*** Available data Section Begins ***

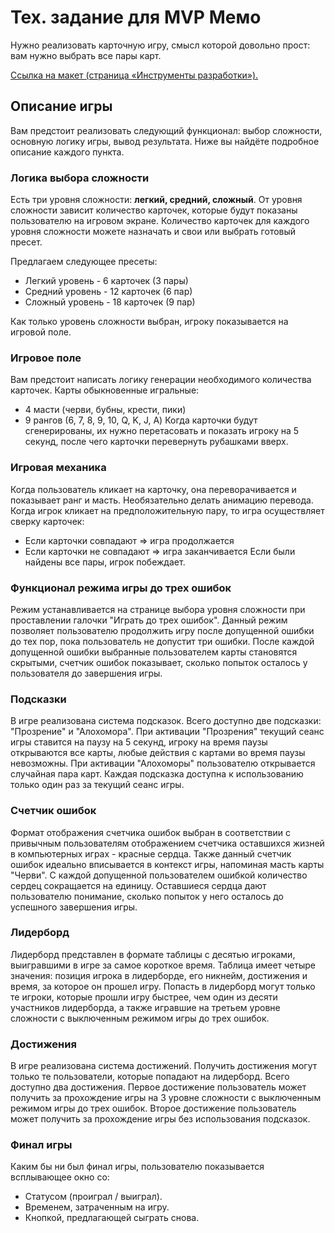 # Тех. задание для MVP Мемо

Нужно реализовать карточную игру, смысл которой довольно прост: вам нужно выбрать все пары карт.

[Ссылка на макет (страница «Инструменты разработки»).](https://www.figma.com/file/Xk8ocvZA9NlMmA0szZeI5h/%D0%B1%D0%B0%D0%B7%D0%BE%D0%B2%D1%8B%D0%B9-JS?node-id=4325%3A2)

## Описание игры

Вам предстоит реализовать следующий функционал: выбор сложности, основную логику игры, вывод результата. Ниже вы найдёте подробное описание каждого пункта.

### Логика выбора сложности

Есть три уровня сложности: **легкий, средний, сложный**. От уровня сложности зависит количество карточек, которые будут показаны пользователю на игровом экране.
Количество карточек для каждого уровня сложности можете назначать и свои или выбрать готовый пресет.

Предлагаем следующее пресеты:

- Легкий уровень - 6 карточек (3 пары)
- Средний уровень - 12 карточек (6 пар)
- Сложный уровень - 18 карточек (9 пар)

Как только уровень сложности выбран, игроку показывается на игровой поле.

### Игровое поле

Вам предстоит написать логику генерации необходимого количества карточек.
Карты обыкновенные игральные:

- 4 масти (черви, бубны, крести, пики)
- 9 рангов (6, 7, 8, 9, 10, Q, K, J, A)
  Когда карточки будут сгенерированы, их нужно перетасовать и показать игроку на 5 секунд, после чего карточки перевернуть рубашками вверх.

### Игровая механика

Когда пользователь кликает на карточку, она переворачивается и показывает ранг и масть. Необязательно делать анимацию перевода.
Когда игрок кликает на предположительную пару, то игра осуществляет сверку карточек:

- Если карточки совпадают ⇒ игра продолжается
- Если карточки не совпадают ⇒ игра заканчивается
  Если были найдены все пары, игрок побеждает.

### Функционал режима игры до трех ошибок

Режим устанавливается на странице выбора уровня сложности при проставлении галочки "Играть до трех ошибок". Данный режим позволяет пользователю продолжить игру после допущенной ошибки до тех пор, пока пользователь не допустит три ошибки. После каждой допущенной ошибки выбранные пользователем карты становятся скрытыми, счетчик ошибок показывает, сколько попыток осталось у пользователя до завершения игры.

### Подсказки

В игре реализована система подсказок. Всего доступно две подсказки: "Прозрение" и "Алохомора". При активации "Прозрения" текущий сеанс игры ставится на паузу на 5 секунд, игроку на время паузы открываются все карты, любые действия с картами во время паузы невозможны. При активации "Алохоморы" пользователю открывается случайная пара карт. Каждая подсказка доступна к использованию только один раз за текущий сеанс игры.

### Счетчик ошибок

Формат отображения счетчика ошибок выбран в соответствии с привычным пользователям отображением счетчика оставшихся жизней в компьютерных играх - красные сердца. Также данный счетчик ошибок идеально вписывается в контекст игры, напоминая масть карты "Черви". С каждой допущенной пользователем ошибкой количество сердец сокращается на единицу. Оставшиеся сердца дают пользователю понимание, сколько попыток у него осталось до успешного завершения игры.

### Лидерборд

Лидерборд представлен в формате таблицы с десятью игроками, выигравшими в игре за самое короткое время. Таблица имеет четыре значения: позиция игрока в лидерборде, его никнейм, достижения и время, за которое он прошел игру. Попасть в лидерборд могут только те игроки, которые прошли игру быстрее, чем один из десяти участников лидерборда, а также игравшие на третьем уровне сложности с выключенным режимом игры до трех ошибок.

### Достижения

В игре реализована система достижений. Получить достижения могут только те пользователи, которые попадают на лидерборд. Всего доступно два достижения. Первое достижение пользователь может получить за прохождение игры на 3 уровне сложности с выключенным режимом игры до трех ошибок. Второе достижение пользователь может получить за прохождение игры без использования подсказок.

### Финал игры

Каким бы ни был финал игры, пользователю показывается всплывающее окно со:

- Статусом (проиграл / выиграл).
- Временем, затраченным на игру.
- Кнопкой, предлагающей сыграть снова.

*** Available data Section Ends ***

> **Action item**
Render the listing above as a numbered list, one line per item, skipping blank lines and omitting the picture.

> **Your response**
1.  # Тех. задание для MVP Мемо
2. Нужно реализовать карточную игру, смысл которой довольно прост: вам нужно выбрать все пары карт.
3. [Ссылка на макет (страница «Инструменты разработки»).](https://www.figma.com/file/Xk8ocvZA9NlMmA0szZeI5h/%D0%B1%D0%B0%D0%B7%D0%BE%D0%B2%D1%8B%D0%B9-JS?node-id=4325%3A2)
4. ## Описание игры
5. Вам предстоит реализовать следующий функционал: выбор сложности, основную логику игры, вывод результата. Ниже вы найдёте подробное описание каждого пункта.
6. ### Логика выбора сложности
7. Есть три уровня сложности: **легкий, средний, сложный**. От уровня сложности зависит количество карточек, которые будут показаны пользователю на игровом экране.
8. Количество карточек для каждого уровня сложности можете назначать и свои или выбрать готовый пресет.
9. Предлагаем следующее пресеты:
10. - Легкий уровень - 6 карточек (3 пары)
11. - Средний уровень - 12 карточек (6 пар)
12. - Сложный уровень - 18 карточек (9 пар)
13. Как только уровень сложности выбран, игроку показывается на игровой поле.
14. ### Игровое поле
15. Вам предстоит написать логику генерации необходимого количества карточек.
16. Карты обыкновенные игральные:
17. - 4 масти (черви, бубны, крести, пики)
18. - 9 рангов (6, 7, 8, 9, 10, Q, K, J, A)
19.   Когда карточки будут сгенерированы, их нужно перетасовать и показать игроку на 5 секунд, после чего карточки перевернуть рубашками вверх.
20. ### Игровая механика
21. Когда пользователь кликает на карточку, она переворачивается и показывает ранг и масть. Необязательно делать анимацию перевода.
22. Когда игрок кликает на предположительную пару, то игра осуществляет сверку карточек:
23. - Если карточки совпадают ⇒ игра продолжается
24. - Если карточки не совпадают ⇒ игра заканчивается
25.   Если были найдены все пары, игрок побеждает.
26. ### Функционал режима игры до трех ошибок
27. Режим устанавливается на странице выбора уровня сложности при проставлении галочки "Играть до трех ошибок". Данный режим позволяет пользователю продолжить игру после допущенной ошибки до тех пор, пока пользователь не допустит три ошибки. После каждой допущенной ошибки выбранные пользователем карты становятся скрытыми, счетчик ошибок показывает, сколько попыток осталось у пользователя до завершения игры.
28. ### Подсказки
29. В игре реализована система подсказок. Всего доступно две подсказки: "Прозрение" и "Алохомора". При активации "Прозрения" текущий сеанс игры ставится на паузу на 5 секунд, игроку на время паузы открываются все карты, любые действия с картами во время паузы невозможны. При активации "Алохоморы" пользователю открывается случайная пара карт. Каждая подсказка доступна к использованию только один раз за текущий сеанс игры.
30. ### Счетчик ошибок
31. Формат отображения счетчика ошибок выбран в соответствии с привычным пользователям отображением счетчика оставшихся жизней в компьютерных играх - красные сердца. Также данный счетчик ошибок идеально вписывается в контекст игры, напоминая масть карты "Черви". С каждой допущенной пользователем ошибкой количество сердец сокращается на единицу. Оставшиеся сердца дают пользователю понимание, сколько попыток у него осталось до успешного завершения игры.
32. ### Лидерборд
33. Лидерборд представлен в формате таблицы с десятью игроками, выигравшими в игре за самое короткое время. Таблица имеет четыре значения: позиция игрока в лидерборде, его никнейм, достижения и время, за которое он прошел игру. Попасть в лидерборд могут только те игроки, которые прошли игру быстрее, чем один из десяти участников лидерборда, а также игравшие на третьем уровне сложности с выключенным режимом игры до трех ошибок.
34. ### Достижения
35. В игре реализована система достижений. Получить достижения могут только те пользователи, которые попадают на лидерборд. Всего доступно два достижения. Первое достижение пользователь может получить за прохождение игры на 3 уровне сложности с выключенным режимом игры до трех ошибок. Второе достижение пользователь может получить за прохождение игры без использования подсказок.
36. ### Финал игры
37. Каким бы ни был финал игры, пользователю показывается всплывающее окно со:
38. - Статусом (проиграл / выиграл).
39. - Временем, затраченным на игру.
40. - Кнопкой, предлагающей сыграть снова.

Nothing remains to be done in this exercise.